- [Instructions to follow]:
Counting only lines below that hold "down", give the total alone.

- [Available data]:
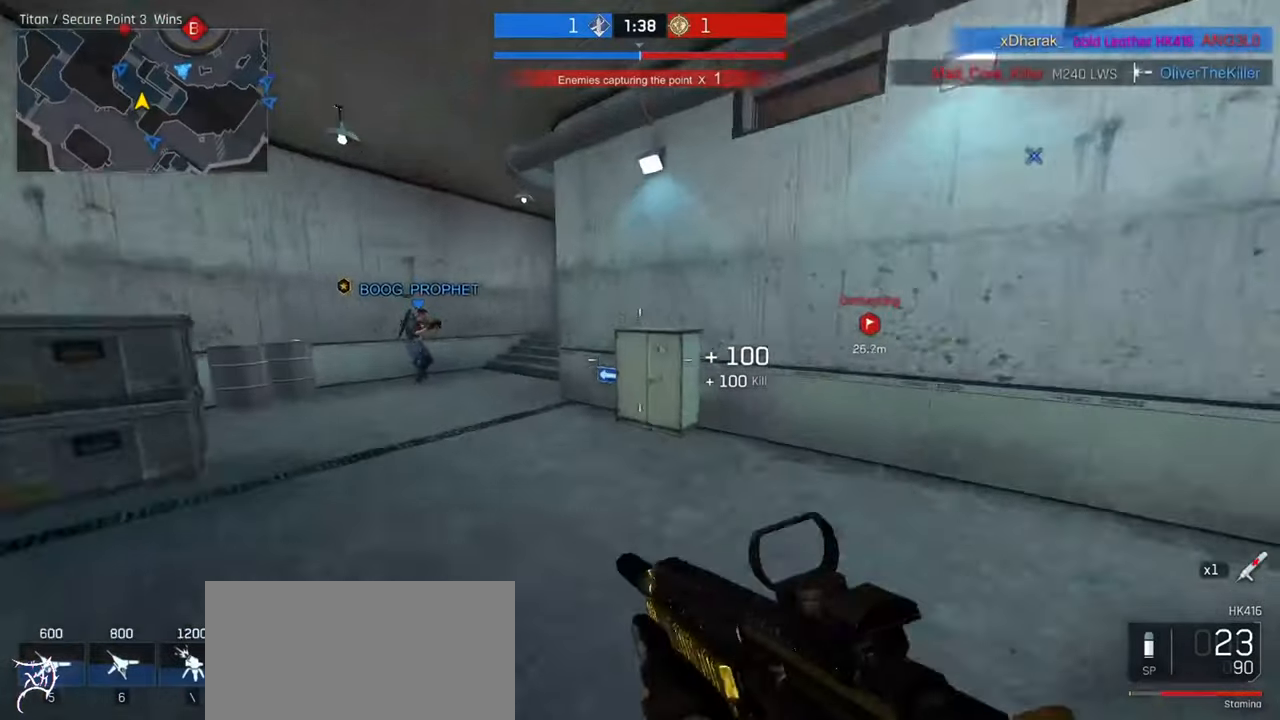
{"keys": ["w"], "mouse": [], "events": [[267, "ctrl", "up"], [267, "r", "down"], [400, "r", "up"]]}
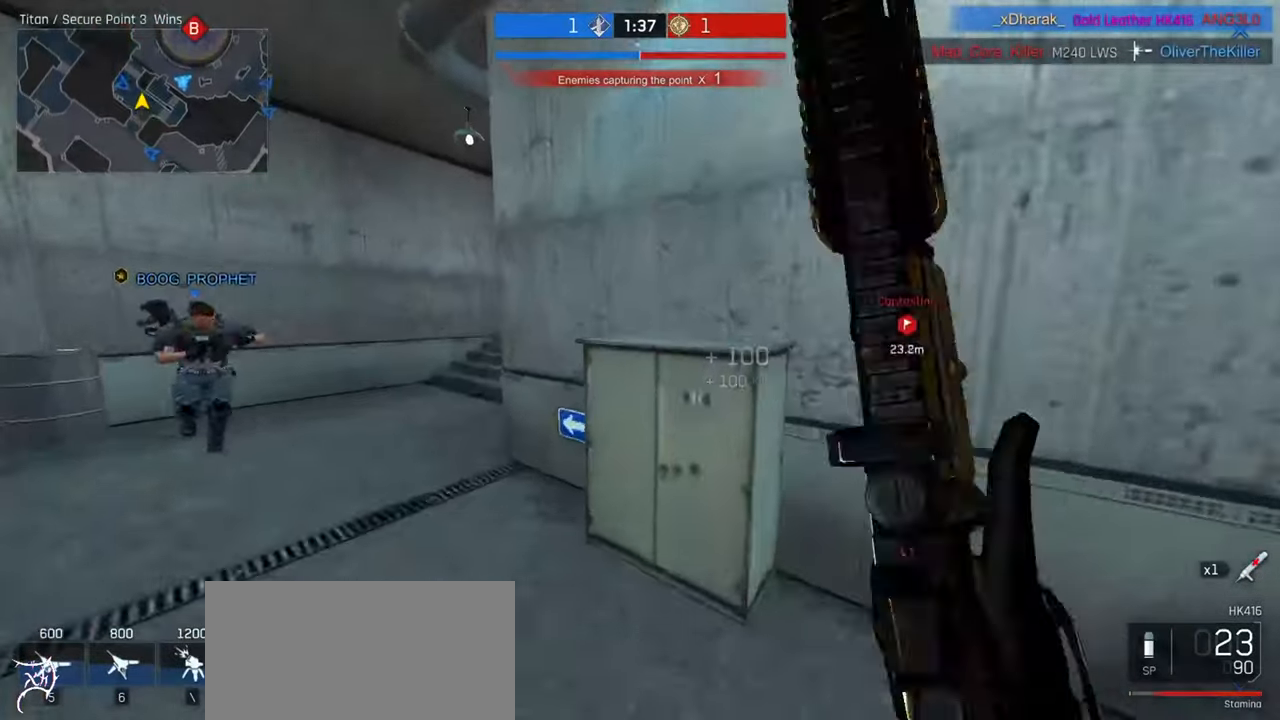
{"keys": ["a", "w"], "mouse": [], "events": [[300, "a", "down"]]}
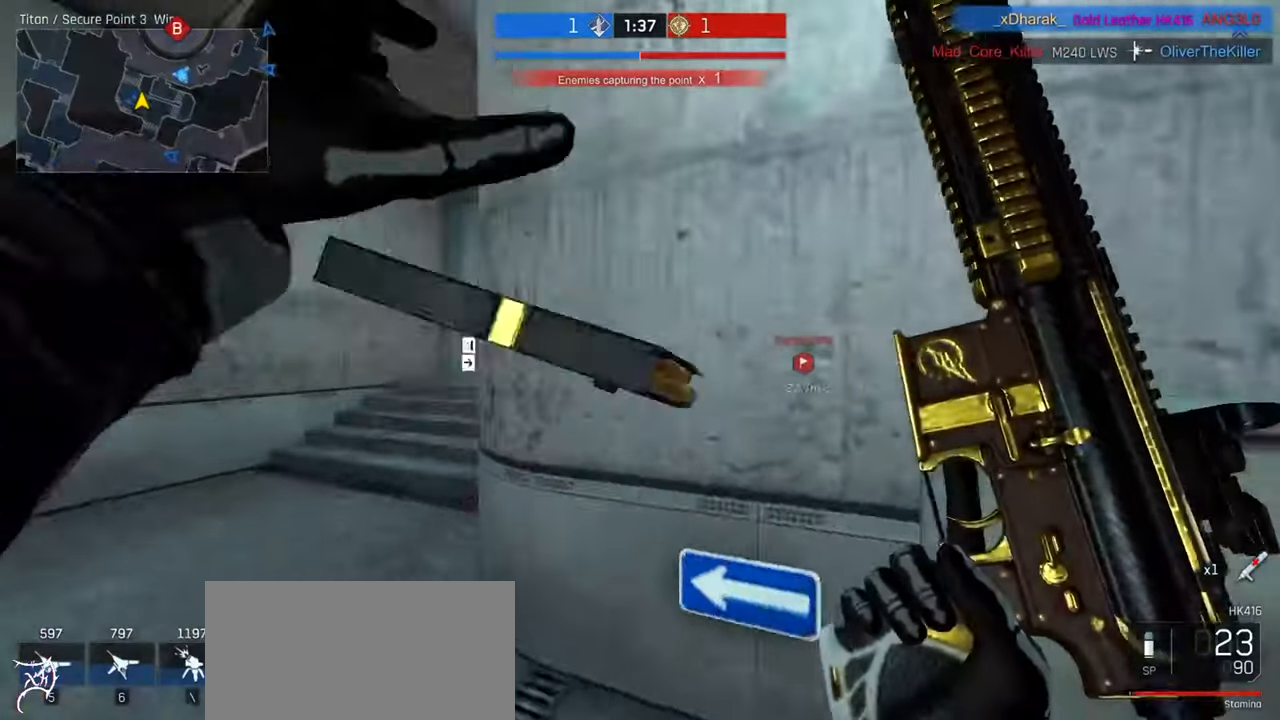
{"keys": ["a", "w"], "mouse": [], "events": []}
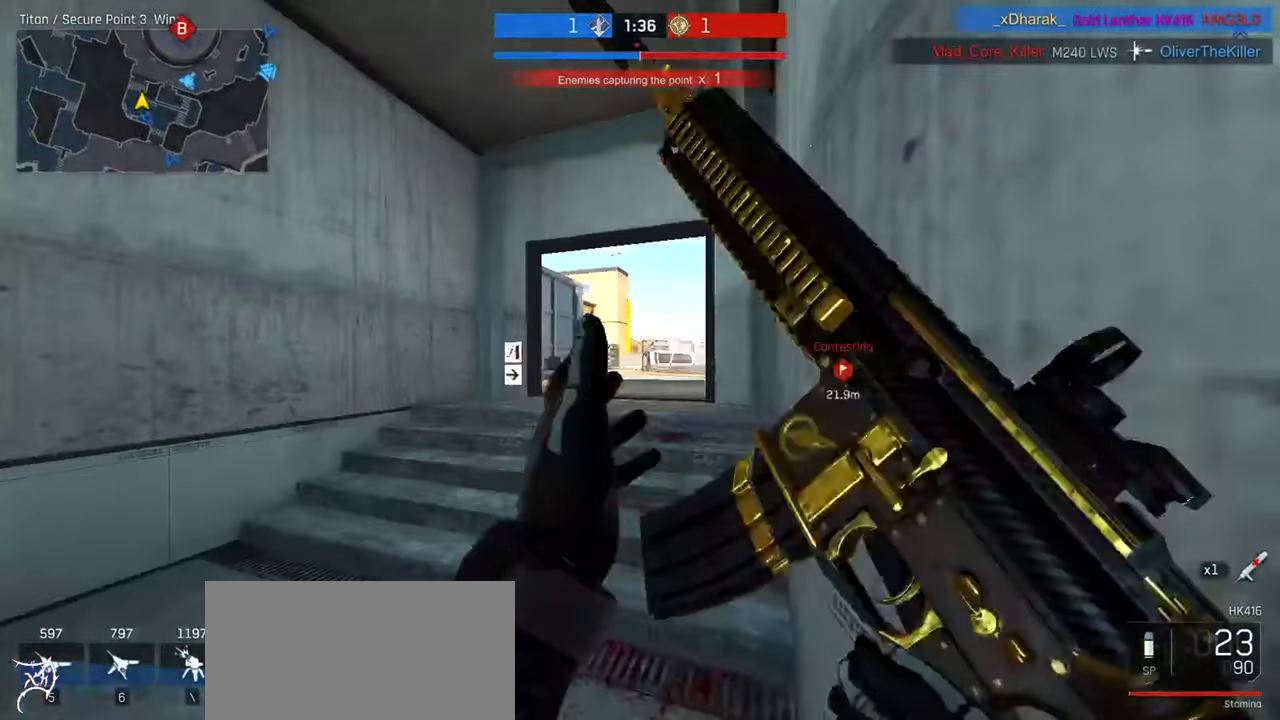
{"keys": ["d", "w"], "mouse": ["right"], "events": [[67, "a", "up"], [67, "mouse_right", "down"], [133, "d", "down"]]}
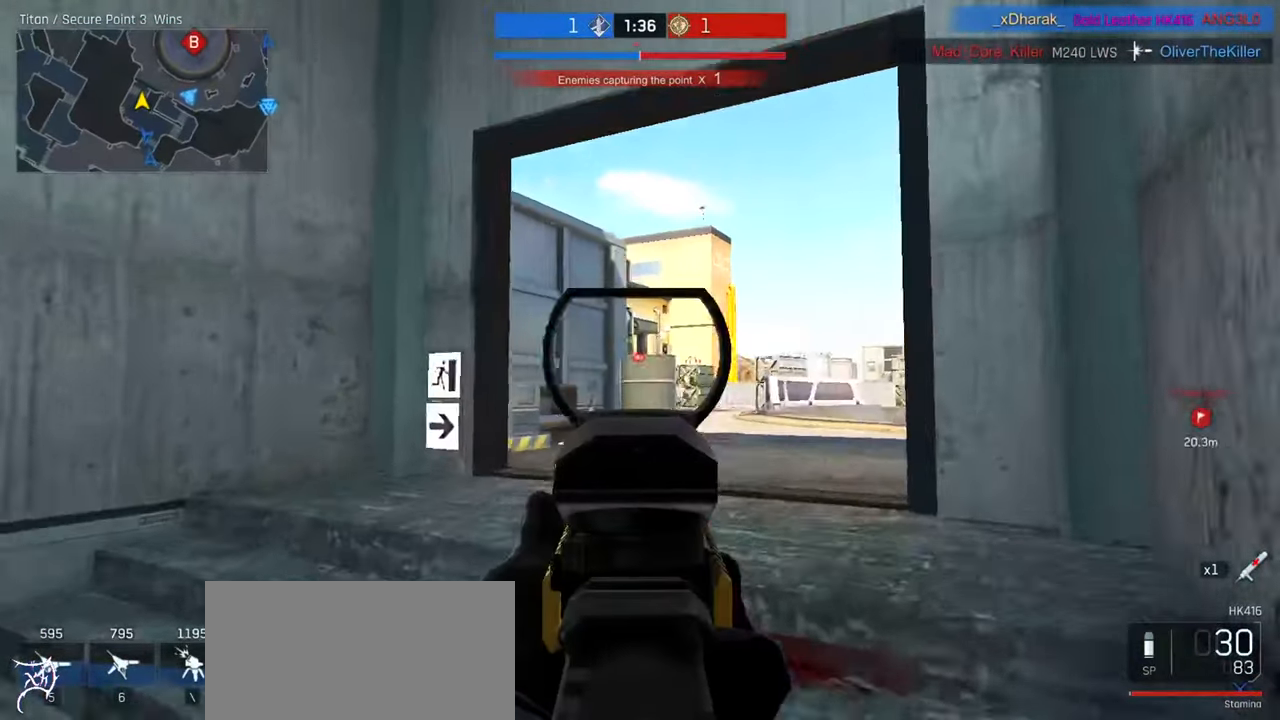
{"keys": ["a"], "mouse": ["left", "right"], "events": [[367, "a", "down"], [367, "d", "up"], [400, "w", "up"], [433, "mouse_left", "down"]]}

- [Answer to this exercise]:
4